L’UE va procéder lundi aux derniers réglages qui lui permettront d’ouvrir les négociations sur la sortie du Royaume-Uni en adoptant officiellement le mandat de son émissaire Michel Barnier.
Depuis sa nomination par la Commission européenne le 27 juillet 2016, soit à peine un peu plus d’un mois après le référendum britannique sur le Brexit, le Français a sillonné l’Europe des 27 et rencontré tous ses dirigeants. Lundi, les États membres, réunis à l’occasion d’un conseil des ministres à Bruxelles, doivent lui confier officiellement les rênes des négociations avec Londres. «Ça devrait aller vite», a précisé un diplomate européen, interrogé sur la procédure.
Les Européens ont fixé trois dossiers qui devront être absolument réglés pour que le retrait soit jugé «ordonné»: les droits des citoyens, le règlement des questions financières et les nouvelles frontières extérieures de l’UE, avec une attention toute particulière pour la république d’Irlande et la province britannique de l’Irlande du Nord. Ensuite seulement, selon les orientations fixées par les dirigeants de l’UE réunis en sommet extraordinaire fin avril, des discussions pourront être entamées autour de la future relation entre l’UE et son voisin britannique, après plus de quatre décennies d’adhésion.
Tous ces principes sont repris dans les «directives de négociations», sur lesquelles les ministres réunis lundi à Bruxelles devront également voter, soit une traduction détaillée des souhaits établis par les 27. Selon une source européenne ayant requis l’anonymat, les délégations des États membres étaient partagées entre celles qui voulaient entrer dans les détails et d’autres qui se contentaient de formules plus générales. La Commission veut pouvoir garder «des marges de manœuvre» dans la discussion, a souligné cette source.
Scrutin britannique
Les Européens seront donc prêts à négocier mais ils devront encore attendre… l’issue des élections législatives anticipées du 8 juin au Royaume-Uni, convoquées par la Première ministre Theresa May. Les négociations du Brexit ne commenceront pas «avant la mi-juin», a précisé Michel Barnier. La campagne au Royaume-Uni, qui s’est cristallisée autour du Brexit, a donné lieu à un échange de piques entre Londres et Bruxelles, avant que le président du Conseil européen Donald Tusk ne s’interpose.
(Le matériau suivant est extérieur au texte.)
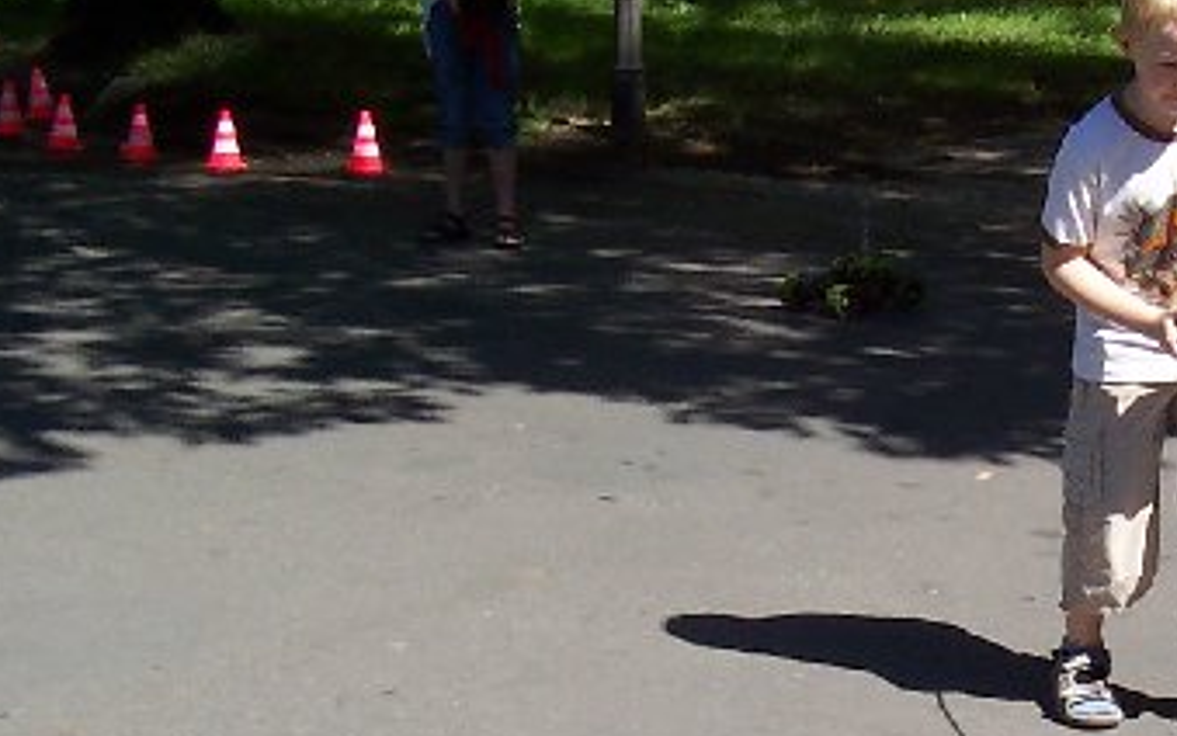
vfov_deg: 13.8
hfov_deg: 21.7
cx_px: 998
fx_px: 3016
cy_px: 594
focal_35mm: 94
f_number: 5.6
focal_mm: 5.6
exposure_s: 1/350
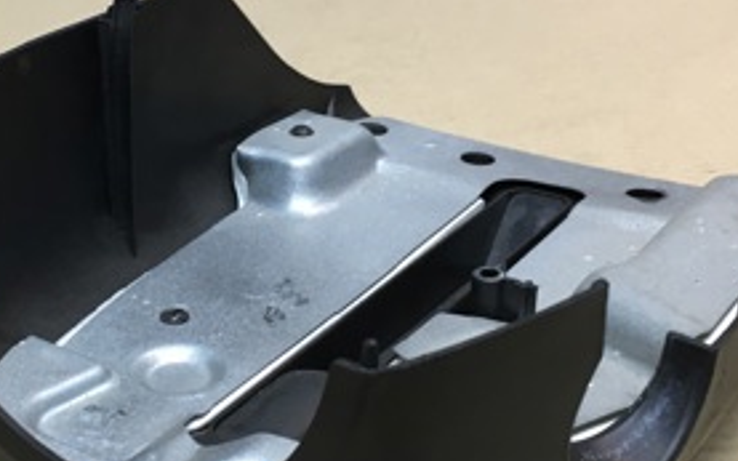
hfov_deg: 28.7
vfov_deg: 18.3
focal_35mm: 71
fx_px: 1428
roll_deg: -0.5
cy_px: 201
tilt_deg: -21.6
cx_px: 218
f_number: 2.2
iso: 80
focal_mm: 4.15
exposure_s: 1/33
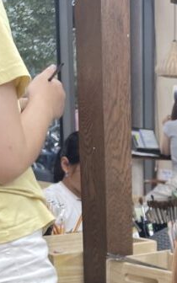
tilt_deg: -15.2
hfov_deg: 14.2
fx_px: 633
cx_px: 308
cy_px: 333
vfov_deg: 23.3
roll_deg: -3.3
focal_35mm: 82
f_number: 1.6
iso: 64
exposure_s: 1/100
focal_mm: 4.2
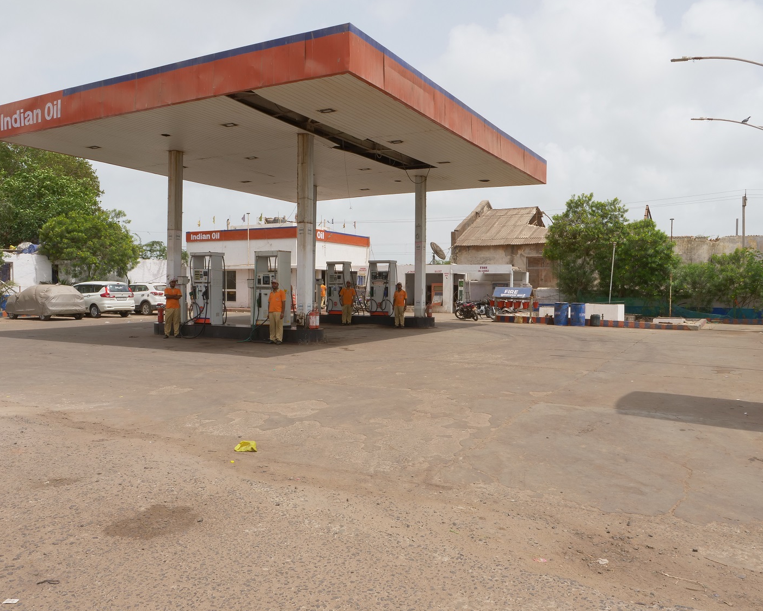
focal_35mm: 26
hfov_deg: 66.0
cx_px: 404
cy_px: 314
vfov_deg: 54.9
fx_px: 587
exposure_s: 1/160
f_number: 13
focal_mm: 12
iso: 200
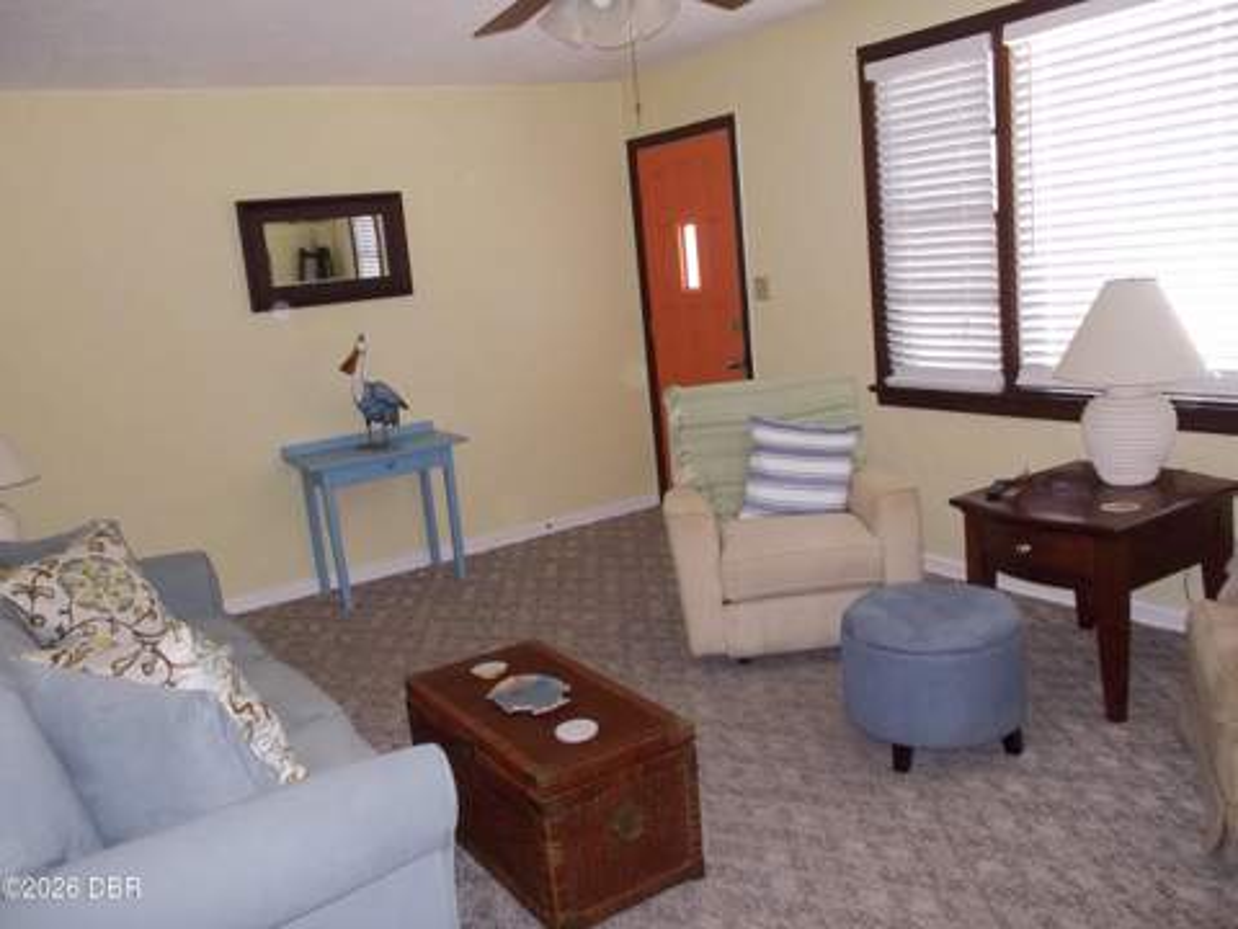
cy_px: 464
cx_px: 619
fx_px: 1037
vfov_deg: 48.2
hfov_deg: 61.7
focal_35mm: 29
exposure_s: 1/60
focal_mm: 4.1
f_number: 3.3
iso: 320
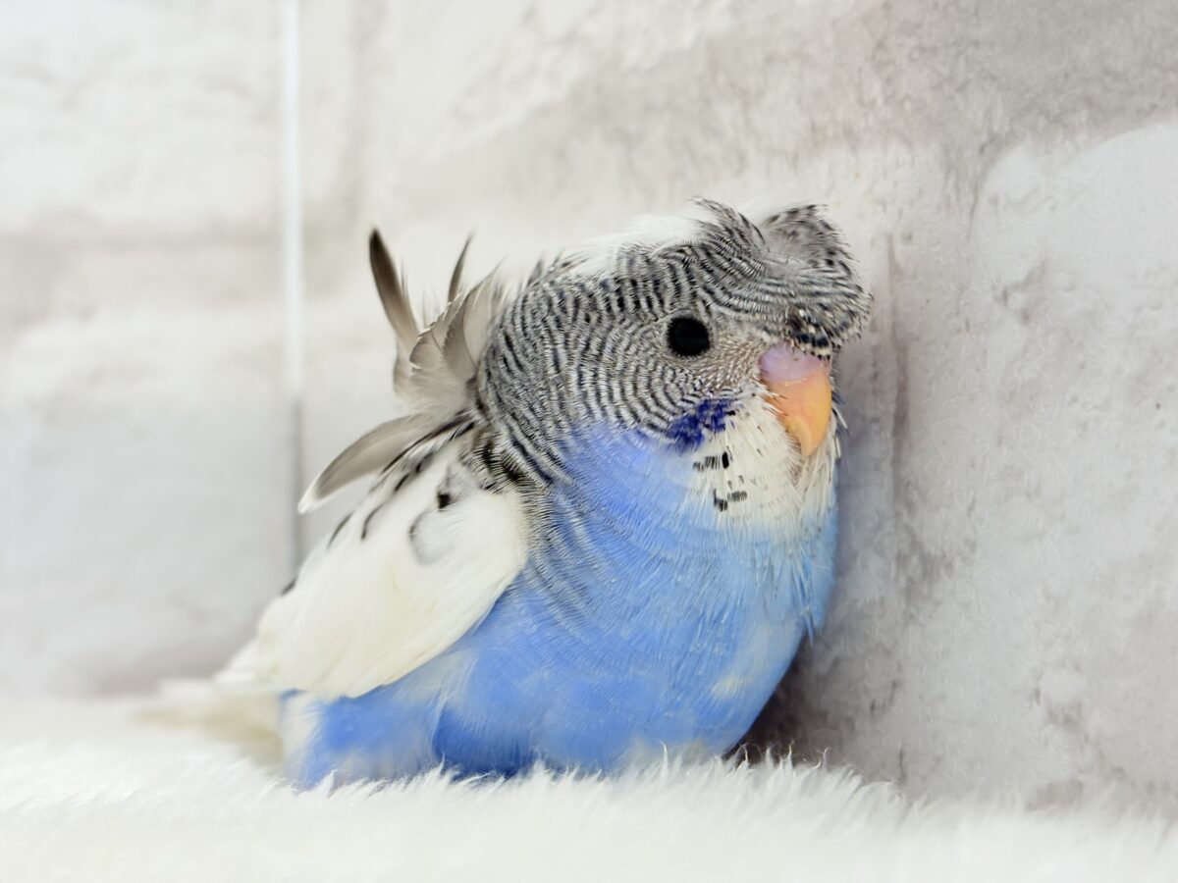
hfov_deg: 36.8
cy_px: 442
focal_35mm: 52
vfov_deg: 28.0
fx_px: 1770
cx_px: 589
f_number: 1.6
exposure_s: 1/100
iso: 100
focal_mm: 5.96
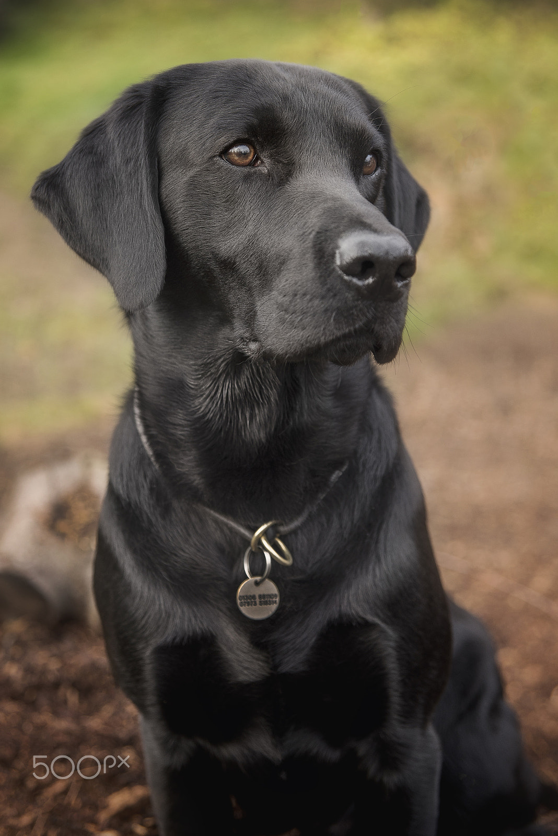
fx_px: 1301
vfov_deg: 35.6
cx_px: 279
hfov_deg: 24.2
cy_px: 418
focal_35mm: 56
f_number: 4
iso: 200
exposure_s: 1/200
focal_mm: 56
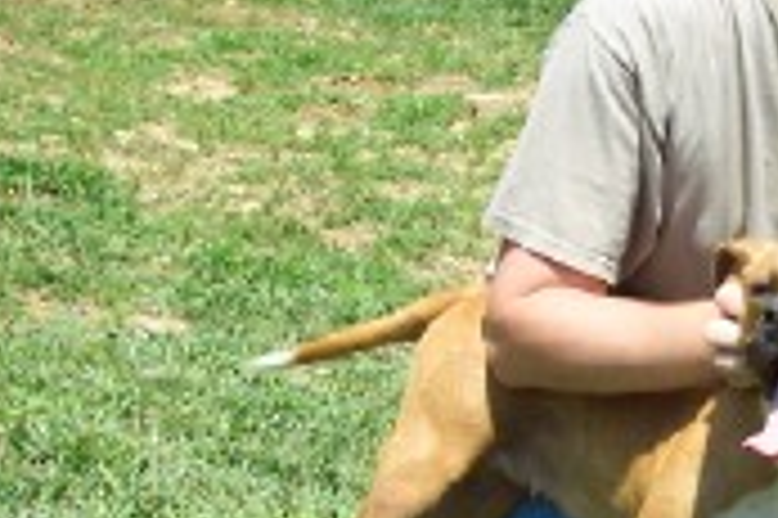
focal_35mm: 81
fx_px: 1749
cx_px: 697
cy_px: 586
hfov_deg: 24.4
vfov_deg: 16.3
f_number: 9.5
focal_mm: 7.5
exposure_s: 1/180
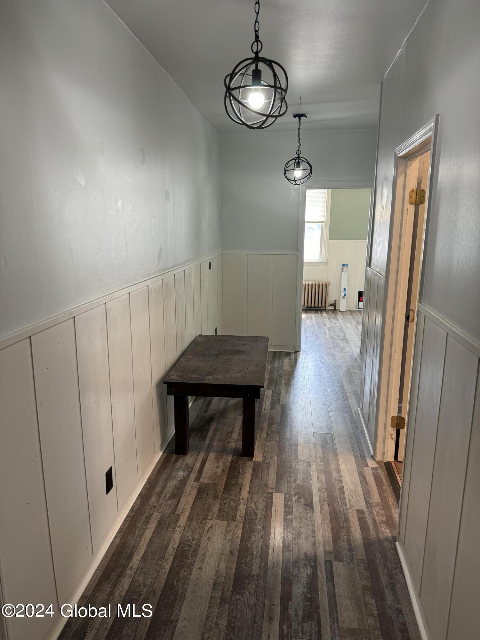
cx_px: 240
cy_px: 320
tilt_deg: -12.9
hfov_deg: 56.8
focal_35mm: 24
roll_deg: -0.4
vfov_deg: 71.6
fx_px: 444
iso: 125
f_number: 1.78
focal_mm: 6.76
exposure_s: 1/60
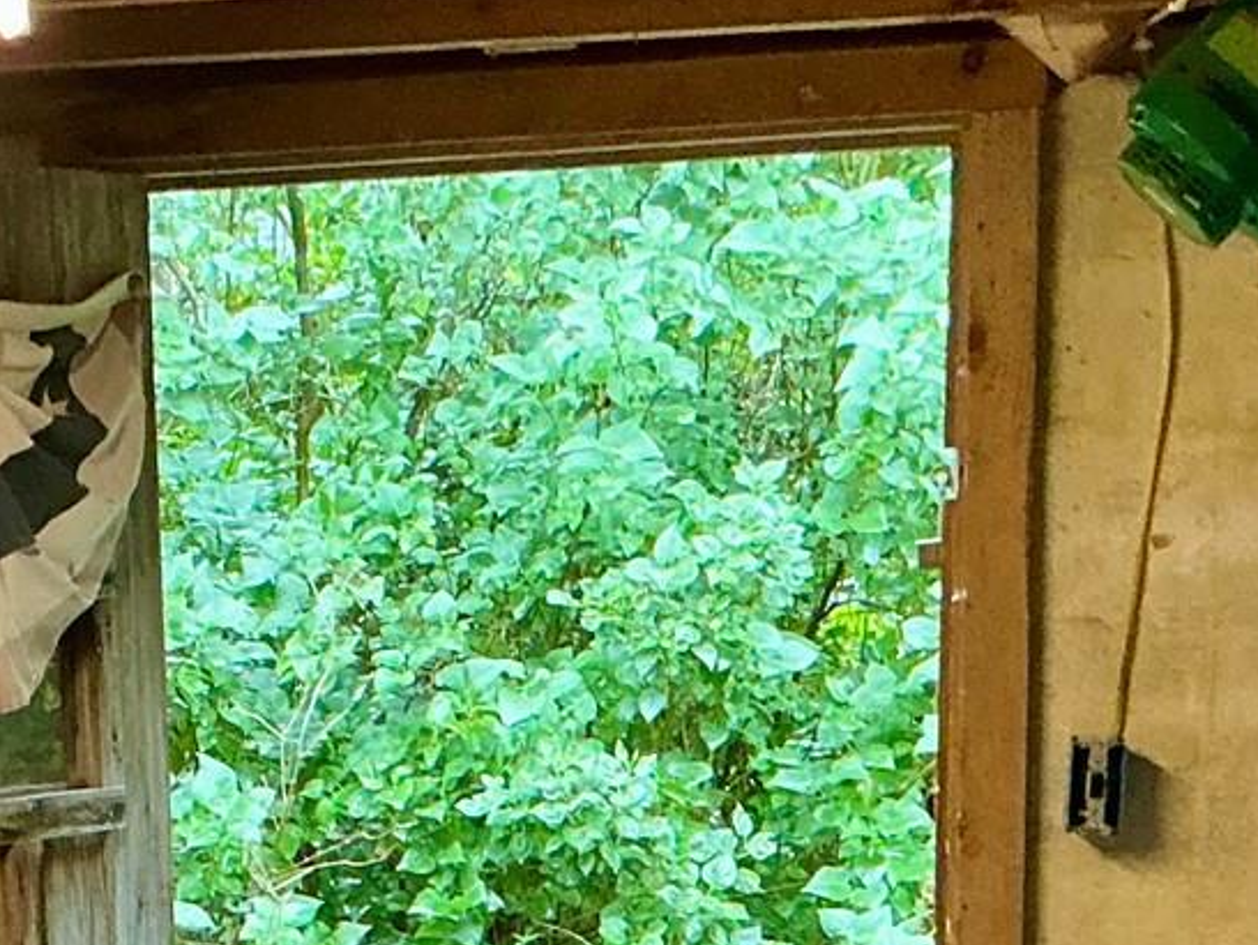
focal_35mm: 105
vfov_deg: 13.6
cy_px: 1240
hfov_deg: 18.3
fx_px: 3818
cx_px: 67
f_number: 1.8
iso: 250
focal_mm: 3
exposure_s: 1/60
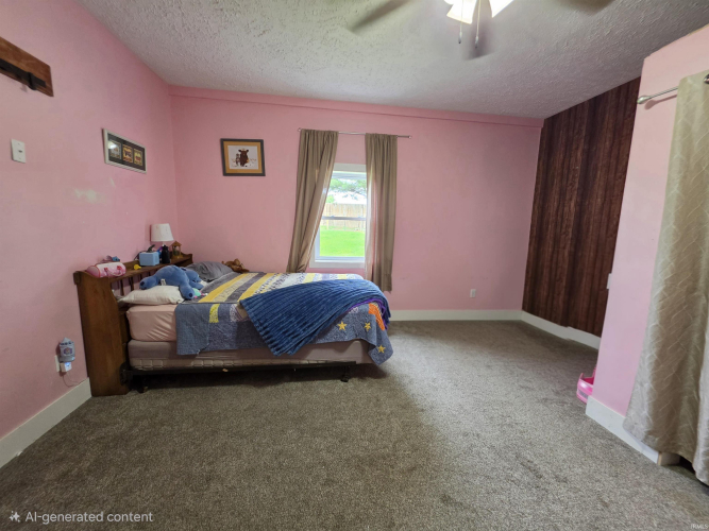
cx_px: 354
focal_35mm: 13
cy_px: 266
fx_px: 266
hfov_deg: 106.2
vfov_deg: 89.9
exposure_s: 1/60.2
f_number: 1.9
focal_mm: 2.2
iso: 160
«Ces négociations sont assez difficiles comme ça. Si nous commençons à nous disputer avant qu’elles ne débutent, elles deviendront impossibles», a plaidé début mai M. Tusk pour tenter de désamorcer des tensions de plus en plus palpables. La conservatrice Theresa May est en quête d’un mandat clair pour ne pas être en reste face à des Européens qui se mettent méthodiquement en ordre de bataille. «Ce sera à eux (les Britanniques) de nous dire quand ils sont prêts», a observé une source diplomatique à Bruxelles.
«Les cinq années à venir seront un tournant pour le Royaume-Uni, un moment fondateur et un défi. Chaque vote pour moi et mon équipe va renforcer ma main pour les négociations», martelait encore jeudi Theresa May lors d’un discours de campagne à Halifax (nord de l’Angleterre). A Bruxelles, les élections sont vues d’un bon œil. «Le fait qu'(elles) aient lieu juste avant le début de la négociation donne clairement à nos partenaires britanniques une stabilité et une visibilité dont nous avons aussi besoin», a expliqué Michel Barnier la semaine dernière devant le Parlement européen.
Mais devant les membres de la Commission, le «M. Brexit» de l’UE était plus pessimiste, selon les minutes de la récente réunion du collège des commissaires européens le 3 mai publiées sur le site de l’institution, en disant espérer qu’une fois les élections passées «le climat de politique intérieure au Royaume-Uni sera plus propice à un accord». L’un des points les plus délicats sera «sans doute» le règlement des sommes que l’UE réclame au Royaume-Uni (montant évalué côté européen à 60 milliards d’euros) du fait de ses engagements dans différents programmes et budgets européens, qui se poursuivront y compris après le retrait britannique, attendu à ce jour en mars 2019.
Sans accord sur ce point, le risque d’une absence d’accord «deviendrait réel, puisque aucun des 27 États membres ne veut contribuer davantage au cadre financier pluriannuel actuel (de l’UE), ni recevoir moins en projets financés par ce cadre», a expliqué Michel Barnier aux commissaires.